Uma viagem que agora é história
No meio do caminho, com a Terra encolhendo no retrovisor e a Lua crescendo na janela. Foi assim que o piloto Victor Glover descreveu o momento histórico que a tripulação do Artemis II vive. Três americanos e um canadense estão prestes a se tornar os primeiros humanos em meio século a ver o nosso satélite de perto.
“A Terra é muito pequena e a Lua está definitivamente ficando maior”, observou Glover do espaço profundo.
Nesta segunda-feira, se tudo correr como planejado, eles fotografarão o misterioso lado oculto da Lua enquanto passam em alta velocidade. Eles não vão parar ou entrar em órbita – será um sobrevôo rápido antes de voltar para casa.

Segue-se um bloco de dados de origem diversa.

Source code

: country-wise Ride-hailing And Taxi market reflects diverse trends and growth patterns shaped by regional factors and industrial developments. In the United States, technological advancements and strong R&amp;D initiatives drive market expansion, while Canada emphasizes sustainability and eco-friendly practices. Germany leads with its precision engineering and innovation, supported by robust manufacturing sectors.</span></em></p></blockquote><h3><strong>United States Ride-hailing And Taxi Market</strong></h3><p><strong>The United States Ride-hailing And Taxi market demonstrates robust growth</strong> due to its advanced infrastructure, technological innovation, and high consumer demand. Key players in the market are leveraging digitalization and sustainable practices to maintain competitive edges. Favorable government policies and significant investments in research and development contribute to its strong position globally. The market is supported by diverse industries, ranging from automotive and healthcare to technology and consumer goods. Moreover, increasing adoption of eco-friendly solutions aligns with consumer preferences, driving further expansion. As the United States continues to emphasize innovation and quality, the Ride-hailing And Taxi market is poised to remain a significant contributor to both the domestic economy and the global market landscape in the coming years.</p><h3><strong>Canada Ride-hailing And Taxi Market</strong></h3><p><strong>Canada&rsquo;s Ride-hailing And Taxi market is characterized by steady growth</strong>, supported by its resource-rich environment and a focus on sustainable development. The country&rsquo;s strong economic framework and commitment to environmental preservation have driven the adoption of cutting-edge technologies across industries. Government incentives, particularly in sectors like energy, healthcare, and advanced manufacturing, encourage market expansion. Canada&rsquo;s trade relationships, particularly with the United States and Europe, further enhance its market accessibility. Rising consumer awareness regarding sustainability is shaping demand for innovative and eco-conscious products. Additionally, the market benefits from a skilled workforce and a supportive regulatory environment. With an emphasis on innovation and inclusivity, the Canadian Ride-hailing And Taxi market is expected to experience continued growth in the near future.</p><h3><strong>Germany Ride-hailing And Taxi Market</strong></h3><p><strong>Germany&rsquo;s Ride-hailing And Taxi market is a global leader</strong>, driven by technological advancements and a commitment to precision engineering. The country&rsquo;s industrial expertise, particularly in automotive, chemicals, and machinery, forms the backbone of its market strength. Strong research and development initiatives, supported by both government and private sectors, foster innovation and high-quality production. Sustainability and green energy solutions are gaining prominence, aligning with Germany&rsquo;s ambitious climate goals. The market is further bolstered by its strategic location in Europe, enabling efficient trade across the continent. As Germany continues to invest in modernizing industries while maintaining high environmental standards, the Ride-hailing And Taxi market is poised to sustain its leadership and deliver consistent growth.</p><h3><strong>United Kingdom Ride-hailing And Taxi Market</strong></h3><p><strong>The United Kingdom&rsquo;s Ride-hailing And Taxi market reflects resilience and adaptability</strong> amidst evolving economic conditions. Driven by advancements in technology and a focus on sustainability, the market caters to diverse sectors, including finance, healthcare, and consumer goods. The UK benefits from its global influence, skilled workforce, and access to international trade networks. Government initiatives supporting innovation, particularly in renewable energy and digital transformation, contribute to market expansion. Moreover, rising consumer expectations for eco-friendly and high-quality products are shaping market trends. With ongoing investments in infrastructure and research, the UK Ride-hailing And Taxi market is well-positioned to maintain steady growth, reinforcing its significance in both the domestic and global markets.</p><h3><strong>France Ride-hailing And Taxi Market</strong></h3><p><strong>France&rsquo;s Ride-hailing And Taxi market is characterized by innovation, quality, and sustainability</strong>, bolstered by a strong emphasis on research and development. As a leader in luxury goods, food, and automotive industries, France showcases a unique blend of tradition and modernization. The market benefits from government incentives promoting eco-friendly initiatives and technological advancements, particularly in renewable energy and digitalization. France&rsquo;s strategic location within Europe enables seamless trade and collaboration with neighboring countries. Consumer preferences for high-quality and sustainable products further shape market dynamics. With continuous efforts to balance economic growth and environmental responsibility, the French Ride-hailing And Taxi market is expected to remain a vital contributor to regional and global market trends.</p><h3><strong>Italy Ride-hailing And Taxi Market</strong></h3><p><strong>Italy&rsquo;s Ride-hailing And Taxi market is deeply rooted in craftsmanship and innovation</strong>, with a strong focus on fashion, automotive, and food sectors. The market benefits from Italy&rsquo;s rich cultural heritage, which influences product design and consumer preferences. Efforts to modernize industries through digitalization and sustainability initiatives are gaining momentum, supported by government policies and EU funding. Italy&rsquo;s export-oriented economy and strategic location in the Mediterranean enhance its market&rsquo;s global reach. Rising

Canadá escreve seu próprio capítulo
O que torna esta missão especial vai além do simples regresso à Lua. Jeremy Hansen, o astronauta canadense, está quebrando barreiras como o primeiro cidadão não americano a voar até o nosso satélite natural.

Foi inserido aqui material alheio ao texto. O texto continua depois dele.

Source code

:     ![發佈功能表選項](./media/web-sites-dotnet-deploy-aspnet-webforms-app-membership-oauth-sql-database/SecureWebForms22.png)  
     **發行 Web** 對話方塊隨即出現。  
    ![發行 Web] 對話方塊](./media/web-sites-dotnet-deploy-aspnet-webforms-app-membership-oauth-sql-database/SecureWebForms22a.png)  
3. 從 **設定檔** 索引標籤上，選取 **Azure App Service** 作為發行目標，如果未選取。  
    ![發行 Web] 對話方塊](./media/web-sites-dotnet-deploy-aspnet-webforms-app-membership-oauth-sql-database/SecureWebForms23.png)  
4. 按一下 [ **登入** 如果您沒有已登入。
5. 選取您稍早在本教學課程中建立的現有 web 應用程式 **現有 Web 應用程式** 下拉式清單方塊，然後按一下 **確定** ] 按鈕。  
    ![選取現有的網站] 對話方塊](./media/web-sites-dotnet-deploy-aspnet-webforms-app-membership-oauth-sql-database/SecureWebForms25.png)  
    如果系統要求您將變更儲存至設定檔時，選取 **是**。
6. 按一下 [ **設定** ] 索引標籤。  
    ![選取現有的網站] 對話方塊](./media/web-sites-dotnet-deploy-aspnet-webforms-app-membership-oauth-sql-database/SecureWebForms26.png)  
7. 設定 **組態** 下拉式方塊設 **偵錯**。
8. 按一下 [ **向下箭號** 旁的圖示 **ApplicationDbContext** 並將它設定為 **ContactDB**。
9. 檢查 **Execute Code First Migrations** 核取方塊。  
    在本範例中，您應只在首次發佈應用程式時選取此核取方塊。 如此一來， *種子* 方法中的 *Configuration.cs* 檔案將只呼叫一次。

De Quebec, a Agência Espacial Canadense comemorou esse marco ao vivo. A sua presidente, Lisa Campbell, não conseguiu conter o seu orgulho:
“Hoje está fazendo história para o Canadá”, disse Campbell. “Ao observá-lo dar este passo ousado rumo ao desconhecido, que sua jornada nos lembre que o futuro do Canadá é escrito por aqueles que ousam aspirar mais alto.”
A missão também marca outras novidades: Christina Koch será a primeira mulher e Victor Glover o primeiro astronauta negro a chegar às proximidades lunares.
Registros e precedentes
Artemis II está prestes a superar uma marca estabelecida há décadas. Eles viajarão a mais de 400 mil quilômetros da Terra – excedendo a distância da Apollo 13 – antes de fazerem aquela inversão de marcha cósmica atrás da Lua.
Este sobrevoo de quase 10 dias é apenas o começo. A NASA tem planos muito mais ambiciosos: estabelecer uma base lunar sustentável com um pouso lunar próximo ao pólo sul até 2028.
Enquanto isso, quatro pessoas flutuam naquela cápsula entre dois mundos, escrevendo o próximo capítulo da exploração espacial com sua jornada. Quando pousarem no Pacífico, em 10 de abril, terão demonstrado que, após 53 anos, a humanidade ainda está olhando para cima.